What to work on.
Starting at the top of the records below and ending with the line that contains "a 4,3 miliardi", print each line exactly as written, skipping the pictures.

§ §

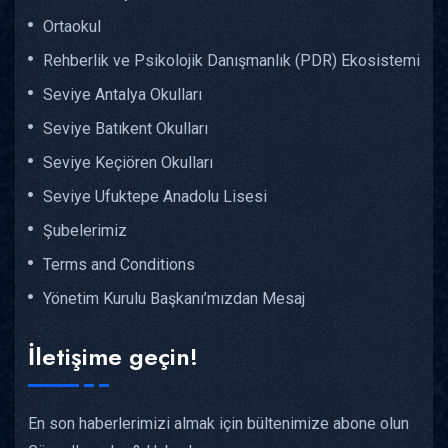
Ortaokul
Rehberlik ve Psikolojik Danışmanlık (PDR) Ekosistemi
Seviye Antalya Okulları
Seviye Batıkent Okulları
Seviye Keçiören Okulları
Seviye Ufuktepe Anadolu Lisesi
Şubelerimiz
Terms and Conditions
Yönetim Kurulu Başkanı’mızdan Mesaj
İletişime geçin!
En son haberlerimizi almak için bültenimize abone olun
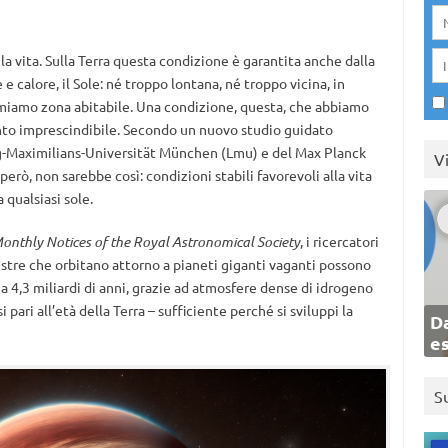
la vita. Sulla Terra questa condizione è garantita anche dalla
 e calore, il Sole: né troppo lontana, né troppo vicina, in
amiamo zona abitabile. Una condizione, questa, che abbiamo
nto imprescindibile. Secondo un nuovo studio guidato
ig-Maximilians-Universität München (Lmu) e del Max Planck
V
però, non sarebbe così: condizioni stabili favorevoli alla vita
qualsiasi sole.
onthly Notices of the Royal Astronomical Society
, i ricercatori
stre che orbitano attorno a pianeti giganti vaganti possono
 a 4,3 miliardi di anni, grazie ad atmosfere dense di idrogeno
pari all’età della Terra – sufficiente perché si sviluppi la
Da
e
S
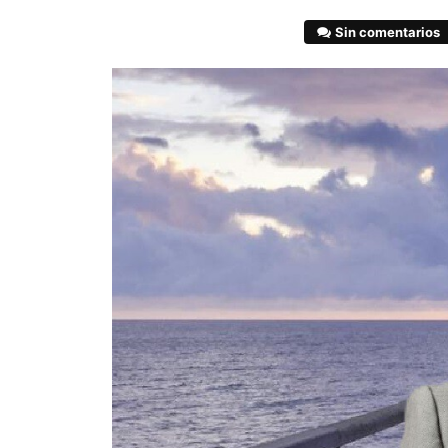
Sin comentarios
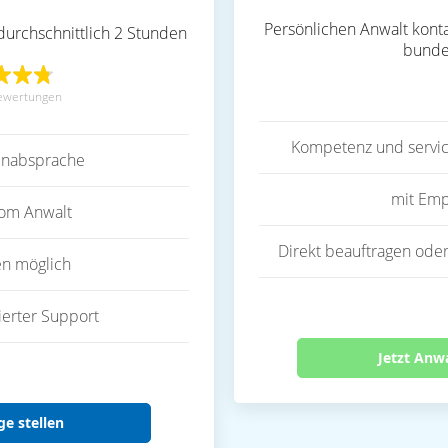
Persönlichen Anwalt konta
durchschnittlich 2 Stunden
bunde
ewertungen
Kompetenz und servic
inabsprache
mit Emp
vom Anwalt
Direkt beauftragen oder
en möglich
ierter Support
Jetzt Anw
ge stellen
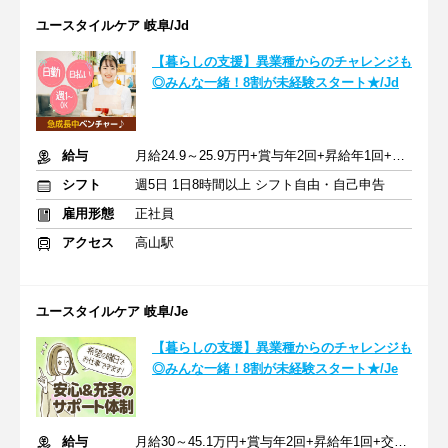
ユースタイルケア 岐阜/Jd
【暮らしの支援】異業種からのチャレンジも
◎みんな一緒！8割が未経験スタート★/Jd
給与
月給24.9～25.9万円+賞与年2回+昇給年1回+交通費全額
シフト
週5日 1日8時間以上 シフト自由・自己申告
雇用形態
正社員
アクセス
高山駅
ユースタイルケア 岐阜/Je
【暮らしの支援】異業種からのチャレンジも
◎みんな一緒！8割が未経験スタート★/Je
給与
月給30～45.1万円+賞与年2回+昇給年1回+交通費全額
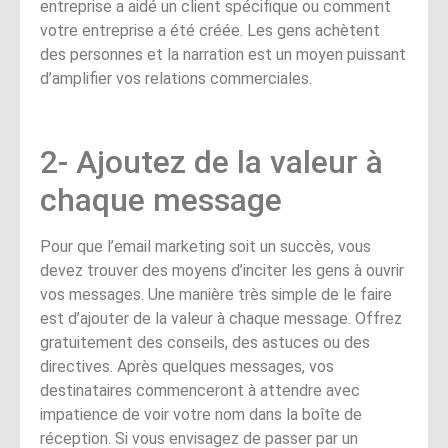
entreprise a aidé un client spécifique ou comment
votre entreprise a été créée. Les gens achètent
des personnes et la narration est un moyen puissant
d’amplifier vos relations commerciales.
2- Ajoutez de la valeur à
chaque message
Pour que l’email marketing soit un succès, vous
devez trouver des moyens d’inciter les gens à ouvrir
vos messages. Une manière très simple de le faire
est d’ajouter de la valeur à chaque message. Offrez
gratuitement des conseils, des astuces ou des
directives. Après quelques messages, vos
destinataires commenceront à attendre avec
impatience de voir votre nom dans la boîte de
réception. Si vous envisagez de passer par un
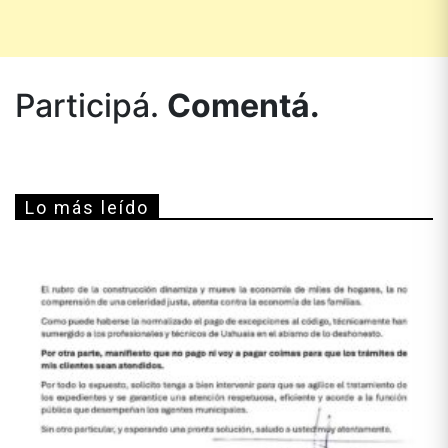
Participá.
Comentá.
Lo más leído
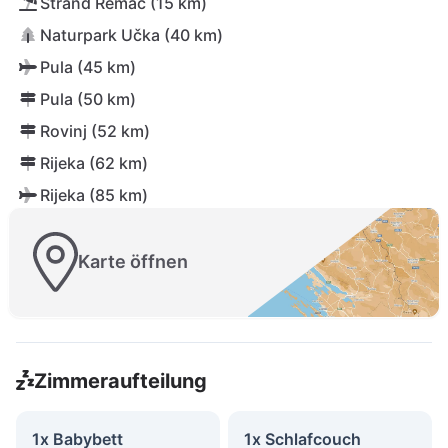
Strand Remac (15 km)
Naturpark Učka (40 km)
Pula (45 km)
Pula (50 km)
Rovinj (52 km)
Rijeka (62 km)
Rijeka (85 km)
Karte öffnen
Zimmeraufteilung
1x Babybett
1x Schlafcouch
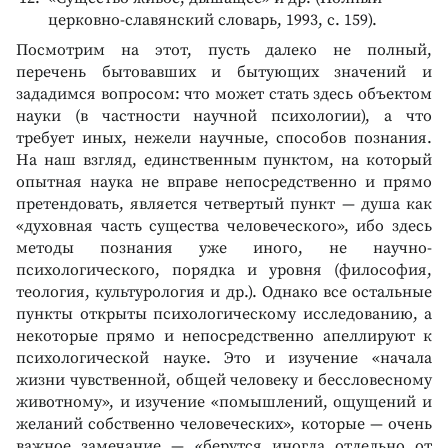
церковно-славянский словарь, 1993, с. 159).
Посмотрим на этот, пусть далеко не полный,
перечень бытовавших и бытующих значений и
зададимся вопросом: что может стать здесь объектом
науки (в частности научной психологии), а что
требует иных, нежели научные, способов познания.
На наш взгляд, единственным пунктом, на который
опытная наука не вправе непосредственно и прямо
претендовать, является четвертый пункт — душа как
«духовная часть существа человеческого», ибо здесь
методы познания уже иного, не научно-
психологического, порядка и уровня (философия,
теология, культурология и др.). Однако все остальные
пункты открыты психологическому исследованию, а
некоторые прямо и непосредственно апеллируют к
психологической науке. Это и изучение «начала
жизни чувственной, общей человеку и бессловесному
животному», и изучение «помышлений, ощущений и
желаний собственно человеческих», которые — очень
важное замечание — «берутся иногда отдельно от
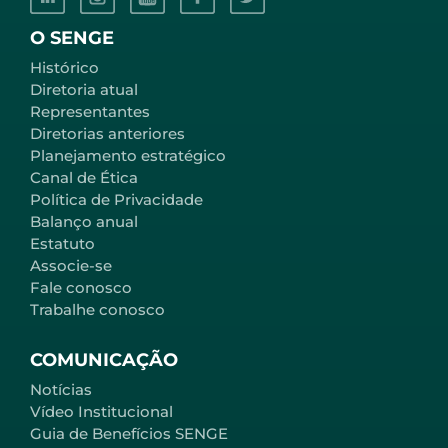
O SENGE
Histórico
Diretoria atual
Representantes
Diretorias anteriores
Planejamento estratégico
Canal de Ética
Política de Privacidade
Balanço anual
Estatuto
Associe-se
Fale conosco
Trabalhe conosco
COMUNICAÇÃO
Notícias
Vídeo Institucional
Guia de Benefícios SENGE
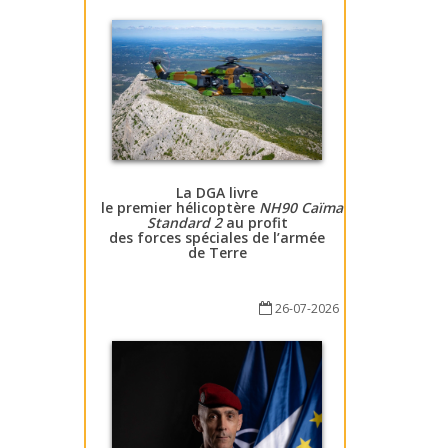
La DGA livre
le premier hélicoptère
NH90 Caïman
Standard 2
au profit
des forces spéciales de l’armée
de Terre
26-07-2026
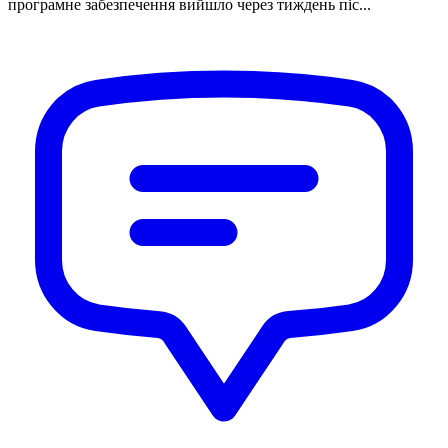
програмне забезпечення вийшло через тиждень піс...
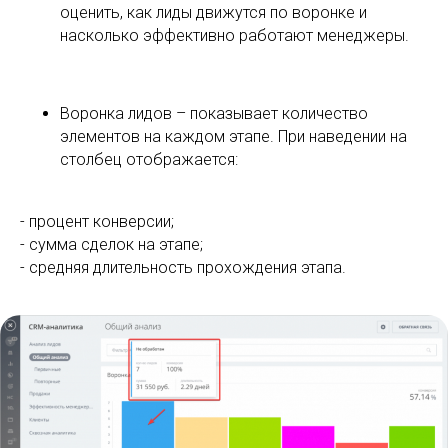
оценить, как лиды движутся по воронке и
насколько эффективно работают менеджеры.
Воронка лидов – показывает количество
элементов на каждом этапе. При наведении на
столбец отображается:
- процент конверсии;
- сумма сделок на этапе;
- средняя длительность прохождения этапа.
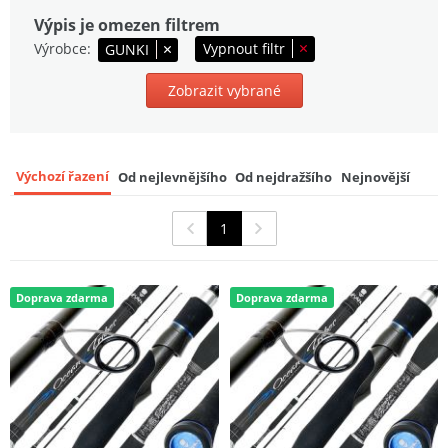
Výpis je omezen filtrem
WFT Prut Oceanic Pro Tidecutter 2,1 m
200-700 g 4-dílný
9
Výrobce
Vypnout filtr
GUNKI
1 299 Kč
Zobrazit vybrané
Výchozí řazení
Od nejlevnějšího
Od nejdražšího
Nejnovější
1
Doprava zdarma
Doprava zdarma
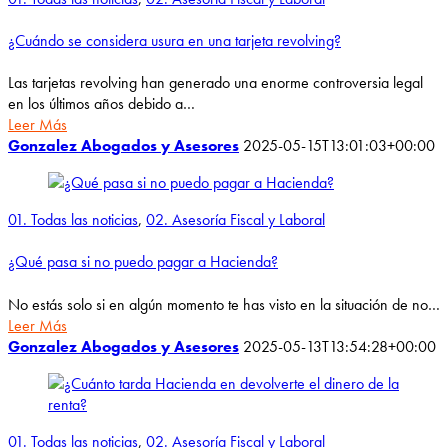
¿Cuándo se considera usura en una tarjeta revolving?
Las tarjetas revolving han generado una enorme controversia legal
en los últimos años debido a…
Leer Más
Gonzalez Abogados y Asesores
2025-05-15T13:01:03+00:00
01. Todas las noticias
,
02. Asesoría Fiscal y Laboral
¿Qué pasa si no puedo pagar a Hacienda?
No estás solo si en algún momento te has visto en la situación de no…
Leer Más
Gonzalez Abogados y Asesores
2025-05-13T13:54:28+00:00
01. Todas las noticias
,
02. Asesoría Fiscal y Laboral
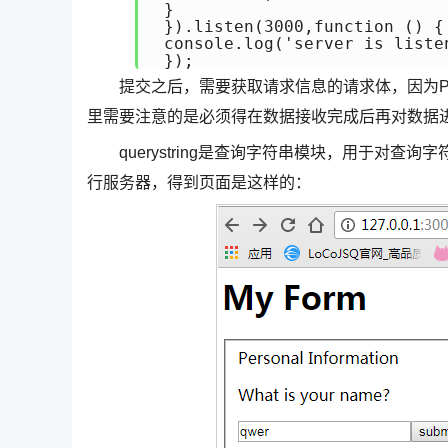
 }

 }).listen(3000,function () {

 console.log('server is listen
 });
提交之后，需要获取请求信息的请求体，因为POS
里需要注意的是必须得在数据接收完成后再对数据进
querystring是查询字符串模块，用于对查询字
行服务器，得到页面是这样的：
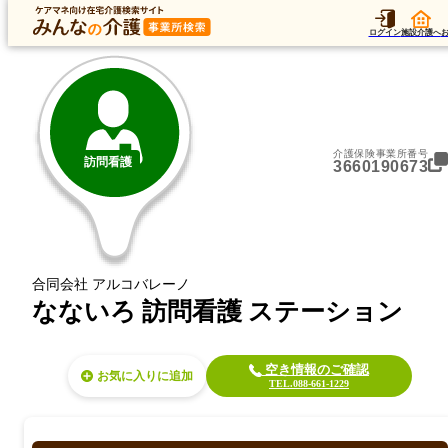
トップ
データ
加算
運営法人
ア
トップ
徳島県
徳島市
訪問看護
なないろ 訪問看護 ステーション
ログイン
施設介護へ
介護保険事業所番号
訪問看護
3660190673
合同会社 アルコバレーノ
なないろ 訪問看護 ステーション
空き情報のご確認
お気に入り
TEL.088-661-1229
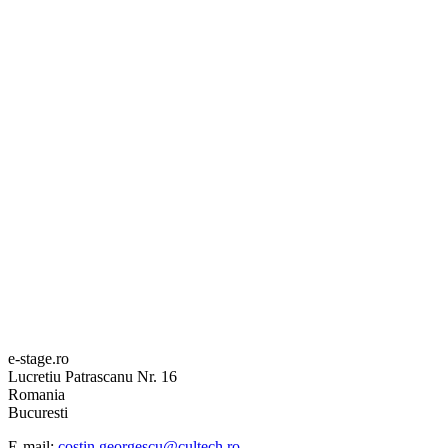
e-stage.ro
Lucretiu Patrascanu Nr. 16
Romania
Bucuresti
E-mail:
costin.georgescu@cultech.ro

§ §

Response below.
Ortaokul
Rehberlik ve Psikolojik Danışmanlık (PDR) Ekosistemi
Seviye Antalya Okulları
Seviye Batıkent Okulları
Seviye Keçiören Okulları
Seviye Ufuktepe Anadolu Lisesi
Şubelerimiz
Terms and Conditions
Yönetim Kurulu Başkanı’mızdan Mesaj
İletişime geçin!
En son haberlerimizi almak için bültenimize abone olun
la vita. Sulla Terra questa condizione è garantita anche dalla
 e calore, il Sole: né troppo lontana, né troppo vicina, in
amiamo zona abitabile. Una condizione, questa, che abbiamo
nto imprescindibile. Secondo un nuovo studio guidato
ig-Maximilians-Universität München (Lmu) e del Max Planck
V
però, non sarebbe così: condizioni stabili favorevoli alla vita
qualsiasi sole.
onthly Notices of the Royal Astronomical Society
, i ricercatori
stre che orbitano attorno a pianeti giganti vaganti possono
 a 4,3 miliardi di anni, grazie ad atmosfere dense di idrogeno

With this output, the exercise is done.